**Consigne A**
Recopiez mot pour mot le passage de l'extrait qui va de « En juin 2017,  la » jusqu'à « donne à lire. » inclus.
**Consigne B**
Dans l'extrait sur le cinéma belge, résumez sous forme de liste le paragraphe qui commence par « Cinéaste, photographe et journaliste », en gardant ses faits principaux.
**Consigne C**
Répondez aux questions suivantes à partir de l'extrait sur le cinéma belge :
(i) Quand la Fédération Wallonie-Bruxelles a-t-elle organisé l'Opération « 50/50 » ?
(ii) Quel surnom porte la région où est né Thierry Michel ?
(iii) En quelle année Thierry Michel entre-t-il à la télévision belge ?

**Extrait**

****************************************

Publié le 05/04/2021 par Anne Feuillère et Sarah Pialeprat / Catégorie: Dossier

En juin 2017,  la Fédération Wallonie-Bruxelles organisait l'Opération "50/50, Cinquante ans de cinéma belge, Cinquante ans de découvertes" qui mettait à l’honneur 50 films marquants de l’histoire du cinéma belge francophone. Ces films sont ressortis en salle pendant toute une année et de nombreux entretiens ont été réalisés avec leurs auteurs. Le site internet qui se consacrait à cette grande opération n'étant plus en activité, Cinergie.be a la joie de pouvoir aujourd'hui proposer et conserver tous ces entretiens passionnants où une grande partie de la mémoire du cinéma belge se donne à lire.

 

Cinéaste, photographe et journaliste, des mines de charbon aux prisons, du Brésil et du Maghreb à l'Afrique noire, Thierry Michel dénonce les détresses et les révoltes du monde, mêlant parfois fiction et réalité. Né le 13 octobre 1952 à Charleroi en Belgique, dans une région industrielle surnommée “Le Pays Noir”, Thierry Michel engage à 16 ans des études à l'Institut des Arts de Diffusion, à Bruxelles. En 1976, il entre à la télévision belge où il réalise de nombreux reportages de par le monde. C'est ensuite le passage au cinéma. Il va alterner deux longs-métrages de fiction et de nombreux documentaires internationalement reconnus, primés et diffusés. Parmi ceux-ci Gosses de Rio, Zaïre, le cycle du serpent, Donka, radioscopie d’un hôpital africain, Mobutu, roi du Zaïre, Iran sous le voile des apparences, Congo River , Katanga Business , L’affaire Chebeya, un crime d’Etat ? . Thierry Michel est aujourd’hui professeur et enseigne le « cinéma du réel » à l’Institut des Arts de Diffusion et à l’université de Liège. Il est l’auteur de deux livres de photos/texte sur l’Afrique et dirige également de nombreux séminaires sur l’écriture et la réalisation documentaire de par le monde.

****************************************

**Enregistrements**
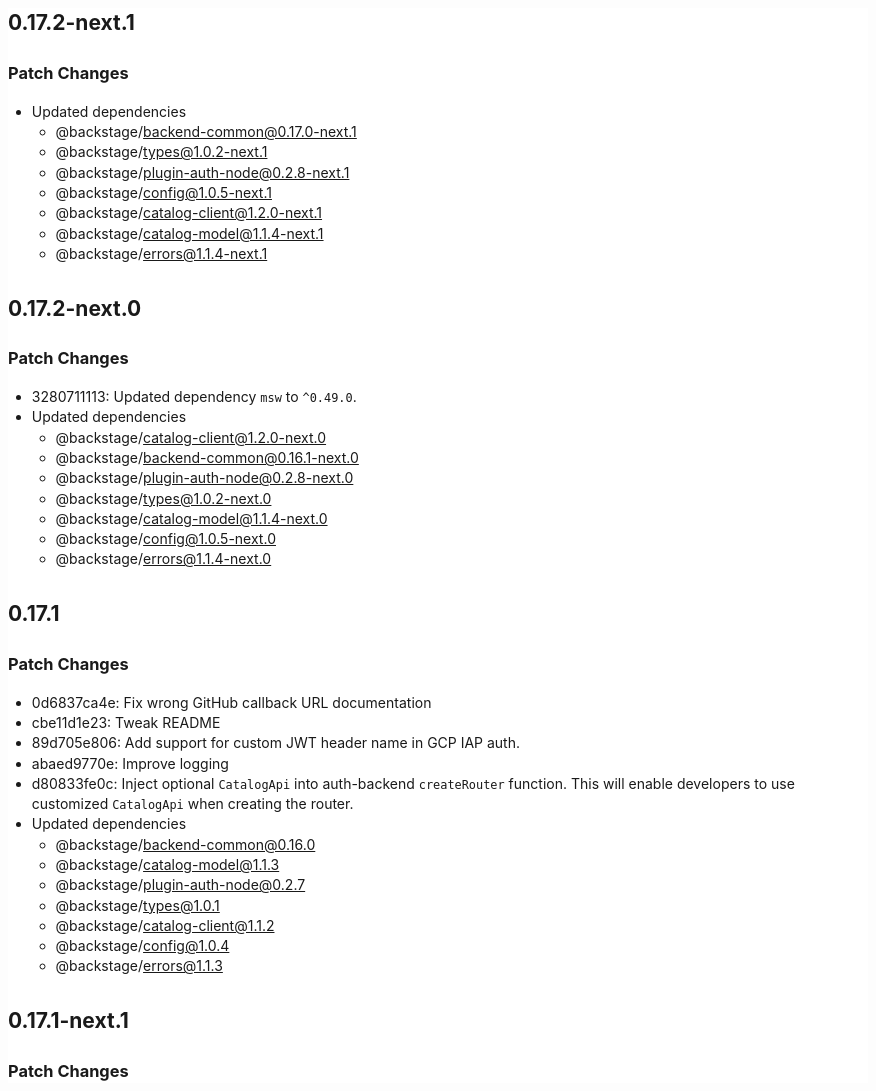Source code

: ## 0.17.2-next.1

### Patch Changes

- Updated dependencies
  - @backstage/backend-common@0.17.0-next.1
  - @backstage/types@1.0.2-next.1
  - @backstage/plugin-auth-node@0.2.8-next.1
  - @backstage/config@1.0.5-next.1
  - @backstage/catalog-client@1.2.0-next.1
  - @backstage/catalog-model@1.1.4-next.1
  - @backstage/errors@1.1.4-next.1

## 0.17.2-next.0

### Patch Changes

- 3280711113: Updated dependency `msw` to `^0.49.0`.
- Updated dependencies
  - @backstage/catalog-client@1.2.0-next.0
  - @backstage/backend-common@0.16.1-next.0
  - @backstage/plugin-auth-node@0.2.8-next.0
  - @backstage/types@1.0.2-next.0
  - @backstage/catalog-model@1.1.4-next.0
  - @backstage/config@1.0.5-next.0
  - @backstage/errors@1.1.4-next.0

## 0.17.1

### Patch Changes

- 0d6837ca4e: Fix wrong GitHub callback URL documentation
- cbe11d1e23: Tweak README
- 89d705e806: Add support for custom JWT header name in GCP IAP auth.
- abaed9770e: Improve logging
- d80833fe0c: Inject optional `CatalogApi` into auth-backend `createRouter` function. This will enable developers to use customized `CatalogApi` when creating the router.
- Updated dependencies
  - @backstage/backend-common@0.16.0
  - @backstage/catalog-model@1.1.3
  - @backstage/plugin-auth-node@0.2.7
  - @backstage/types@1.0.1
  - @backstage/catalog-client@1.1.2
  - @backstage/config@1.0.4
  - @backstage/errors@1.1.3

## 0.17.1-next.1

### Patch Changes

****************************************

**Votre réponse A**
En juin 2017,  la Fédération Wallonie-Bruxelles organisait l'Opération "50/50, Cinquante ans de cinéma belge, Cinquante ans de découvertes" qui mettait à l’honneur 50 films marquants de l’histoire du cinéma belge francophone. Ces films sont ressortis en salle pendant toute une année et de nombreux entretiens ont été réalisés avec leurs auteurs. Le site internet qui se consacrait à cette grande opération n'étant plus en activité, Cinergie.be a la joie de pouvoir aujourd'hui proposer et conserver tous ces entretiens passionnants où une grande partie de la mémoire du cinéma belge se donne à lire.

**Votre réponse B**
- Cinéaste, photographe et journaliste, Thierry Michel dénonce les détresses et les révoltes du monde, des mines de charbon aux prisons, du Brésil et du Maghreb à l'Afrique noire, en mêlant parfois fiction et réalité.
- Il est né le 13 octobre 1952 à Charleroi, dans une région industrielle surnommée « Le Pays Noir ».
- À 16 ans, il commence des études à l'Institut des Arts de Diffusion, à Bruxelles.
- En 1976, il entre à la télévision belge et réalise de nombreux reportages dans le monde.
- Il passe ensuite au cinéma. Il y alterne deux longs-métrages de fiction et de nombreux documentaires reconnus, primés et diffusés dans le monde entier, dont Gosses de Rio, Mobutu, roi du Zaïre, Congo River et Katanga Business.
- Il enseigne aujourd'hui le « cinéma du réel » à l'Institut des Arts de Diffusion et à l'université de Liège.
- Il a écrit deux livres de photos/texte sur l'Afrique et dirige de nombreux séminaires sur l'écriture et la réalisation documentaire dans le monde.

**Votre réponse C**
(i) En juin 2017.
(ii) « Le Pays Noir ».
(iii) En 1976.